In theory I should test this by handing it my grad school work and seeing how it does but that may be prohibitively expensive, so instead resolution will be based on my inscrutable whims / general vibes, so consider yourselves warned.
(For my level of math: this is my real name and you can look up my resume, but tl;dr I dropped out of a PhD in ML where about half of my time was spent on PAC learning bounds for causal discovery algorithms. I made it semi-far into the proofs but didn't publish, which is part of why the comparison will be vibes based. I also did okay on the Putnam but it's pretty likely that AI is already better than me at competition math so I don't think that's very relevant.)
Update 2024-21-12 (PST): The market will be resolved based on my assessment at market close time (one year from market creation). I will resolve Yes if I think AI is better than me at that time, and No otherwise. (AI summary of creator comment)

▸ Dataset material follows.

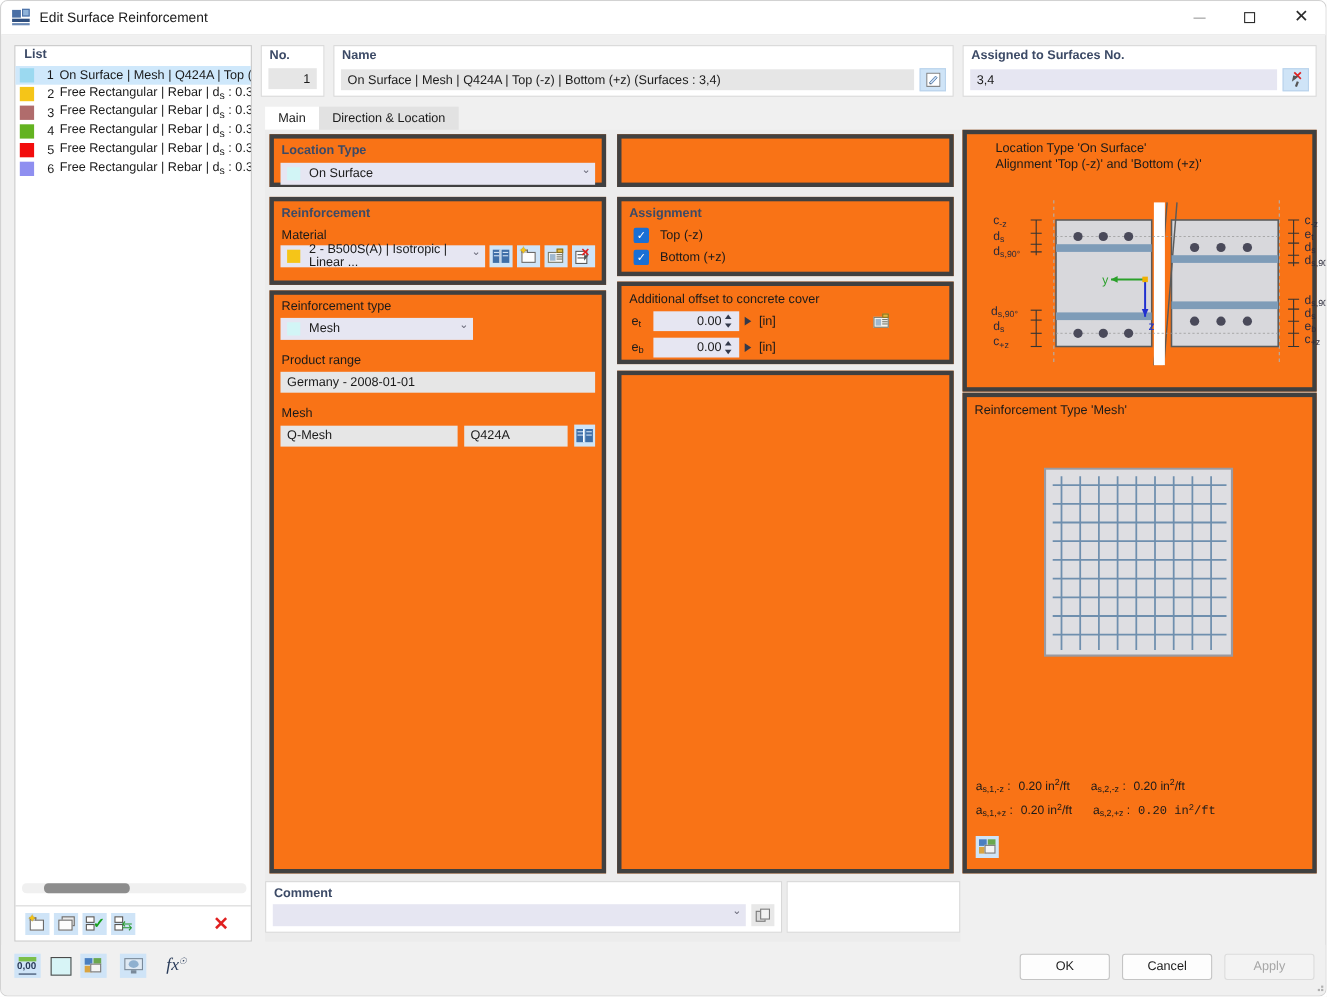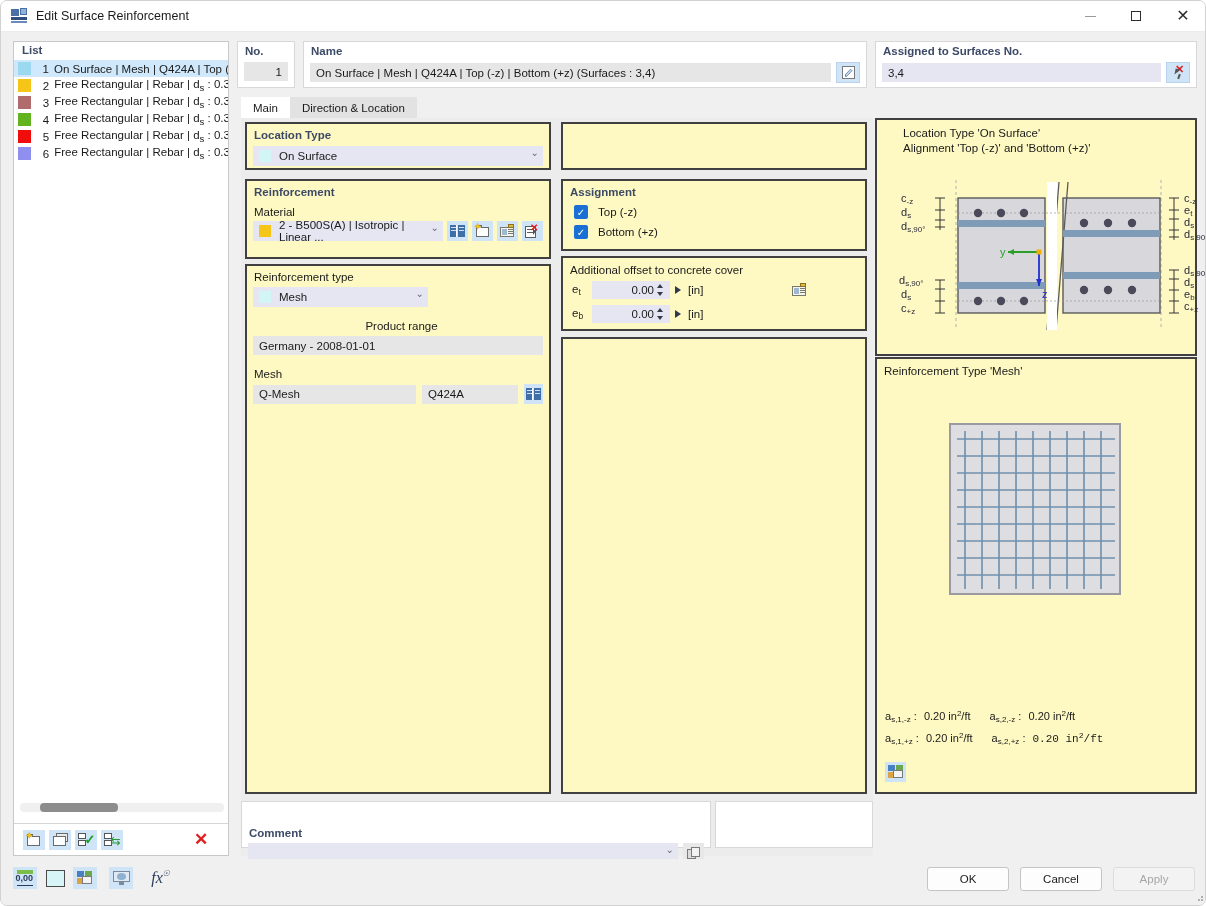"Location Type" .box { background: #fef9c3 -> #f97316; border: 2px solid #404040 -> 4px solid #404040 }
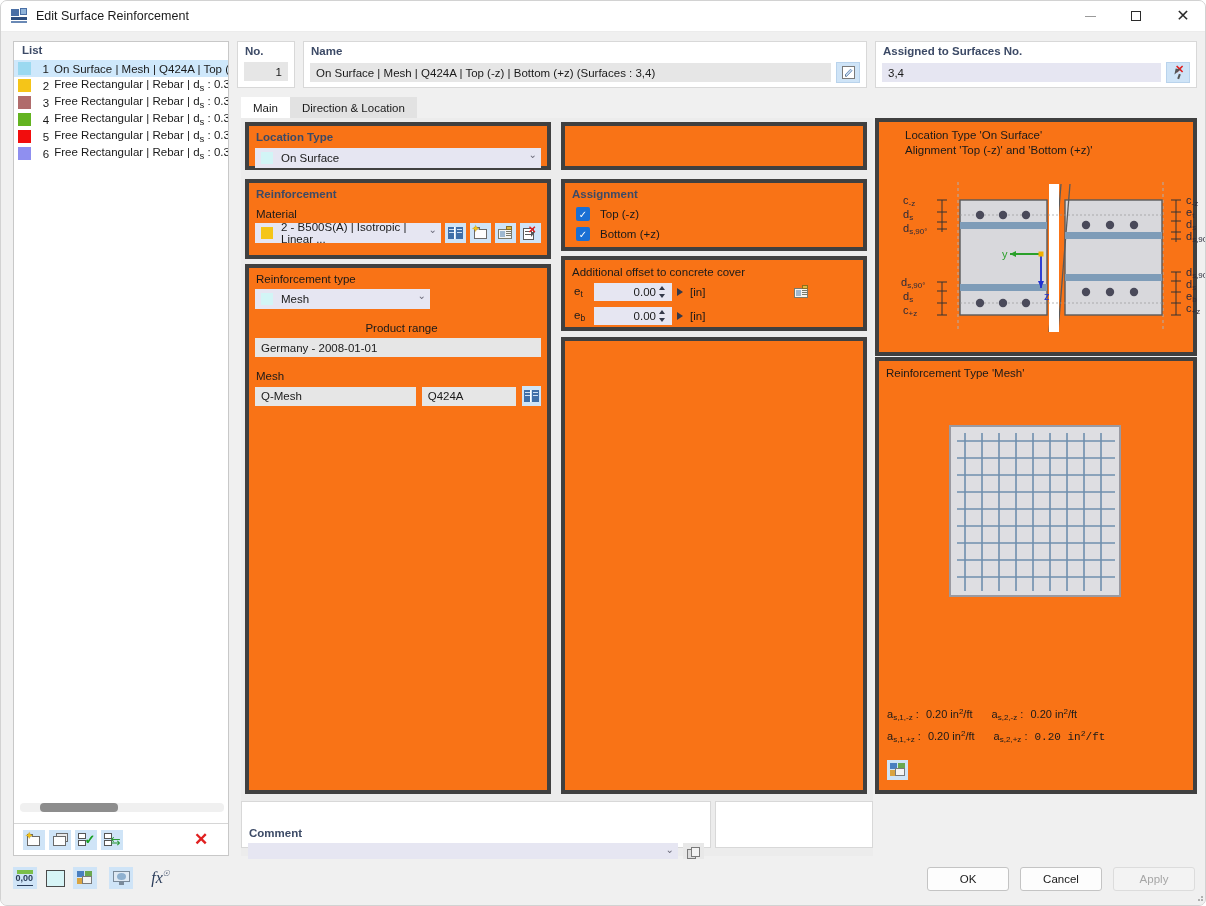"Product range" div.lbl { text-align: center -> none }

will there be an AI that can solve any math problem I can
I'm assuming "any" here means "all" rather than "at least one", otherwise a pocket calculator wins lol
If so, this may be near impossible with machine learning, because it can only learn to do stuff based on there being a bunch of it in its training data right, which may be impossible unless your level of research math becomes a common publicly posted passtime
@TheAllMemeingEye It only needs to understand the concept, and it can reason through the problem after that.

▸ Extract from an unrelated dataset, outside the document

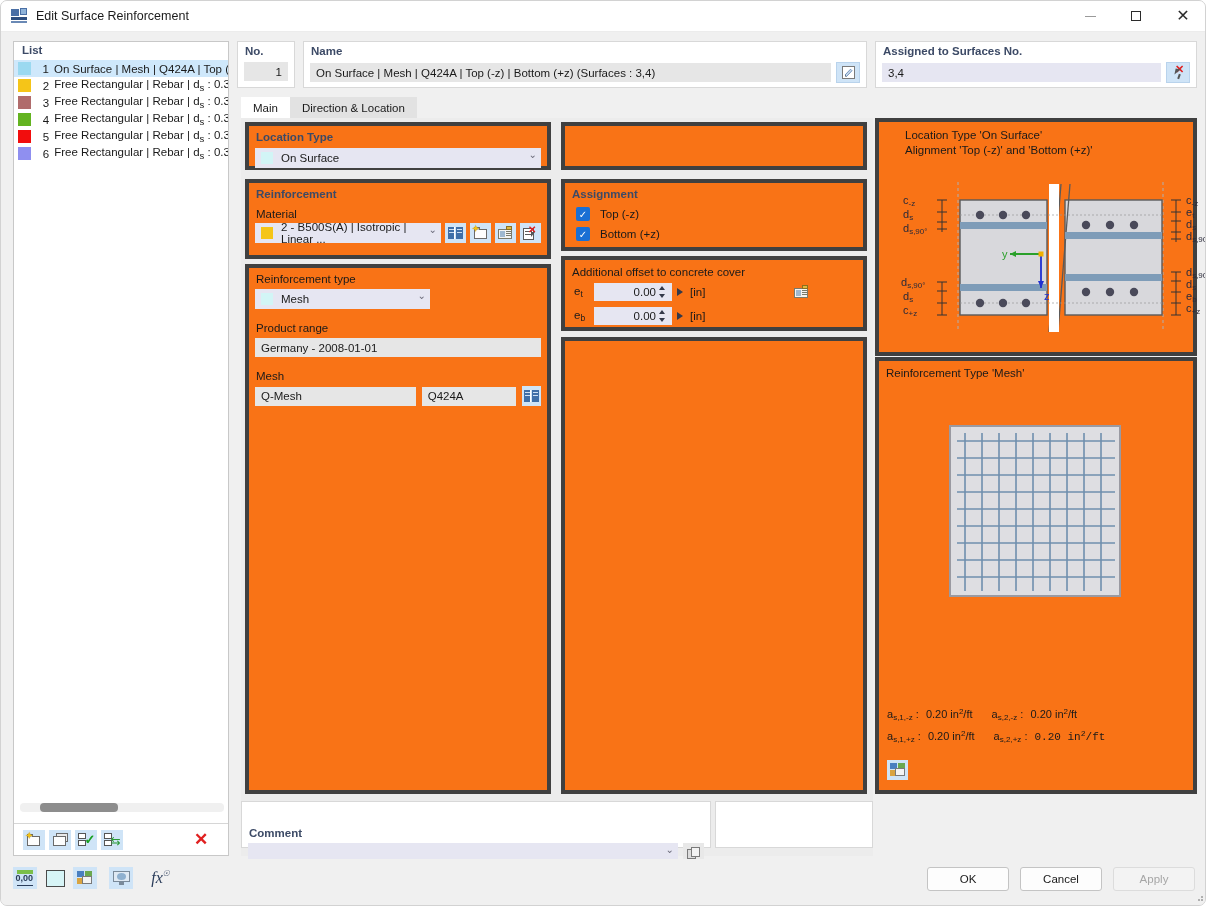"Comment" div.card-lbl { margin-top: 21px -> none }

There are a lot of things not in specific AI models' training data that they can still figure out with some effort.
@Haiku what would you say are some good examples of such things? My understanding is that absence from training data is why for example LLMs often struggle with ASCII art
@TheAllMemeingEye To your question, it depends on what constitutes "not in the training data" (i.e. how close of an example counts), but I think some good examples include:
- Explaining novel jokes
- Playing a simple novel game explained at task time
- Solving novel code challenges
- Solving novel math problems
At some point when you've seen enough, there almost isn't such a thing as novelty, since there's always something that is in some way similar. But that's a property of information, not a property of language models. Humans also usually can't solve types of problems that are extremely novel to them.

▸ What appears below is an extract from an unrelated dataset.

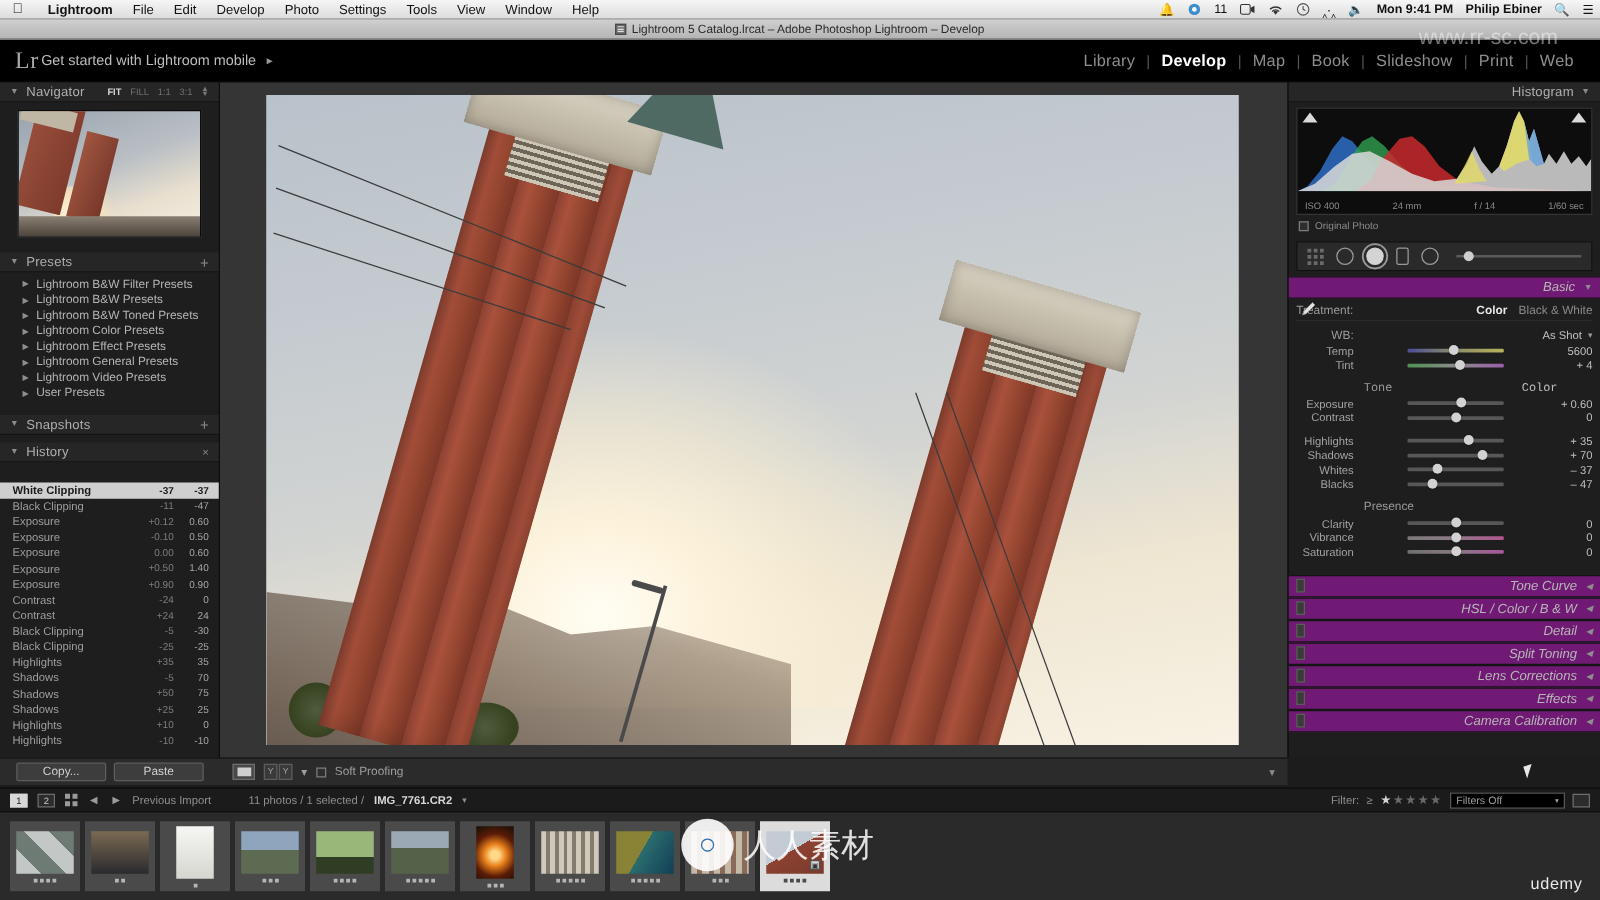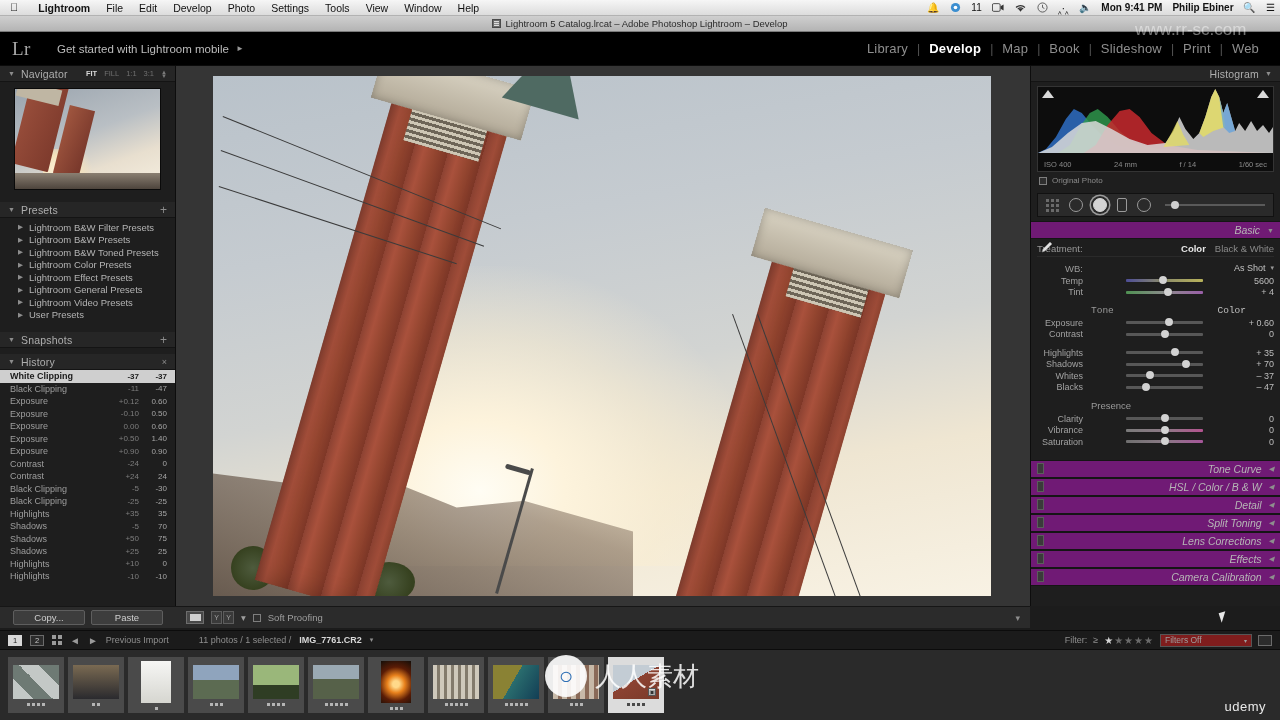"Get started with Lightroom mobile" .idbar .tagline { margin-left: 26px -> 2px }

I think the ASCII art thing has more to do with the fact that LLMs see the world through 1 dimension, so it's difficult to construct representative 2D images with no practice (i.e. no post-training/RL on ASCII art output). That's roughly the same reason why the ARC benchmark took so long to beat. A model that can beat that benchmark the way it's forced to do it is much more intelligent (in that aspect) than a human. If you trained an LLM much more heavily on ASCII art, it would probably overcome the handicap and be able to produce new and compelling ASCII images despite how difficult it is to do so, because much more of its neural network would be dedicated to memorizing additional layers of useful algorithms for doing so. I think doing this task in 1D would be extremely difficult for most humans.
Intelligence/reasoning is a huge patchwork bundle of various useful algorithms. There are obvious holes in LLM reasoning that haven't been patched yet, but I haven't heard any compelling arguments for why they'll never be patched in that architecture.
I don't really have sources on most of the above, but I really liked this deep dive on whether LLMs can reason:
https://www.youtube.com/watch?v=wXGiV6tVtN0
@JussiVilleHeiskanen What does "that" refer to? I will resolve yes if I think AI is better than me (at market close time, one year from market creation), and no otherwise.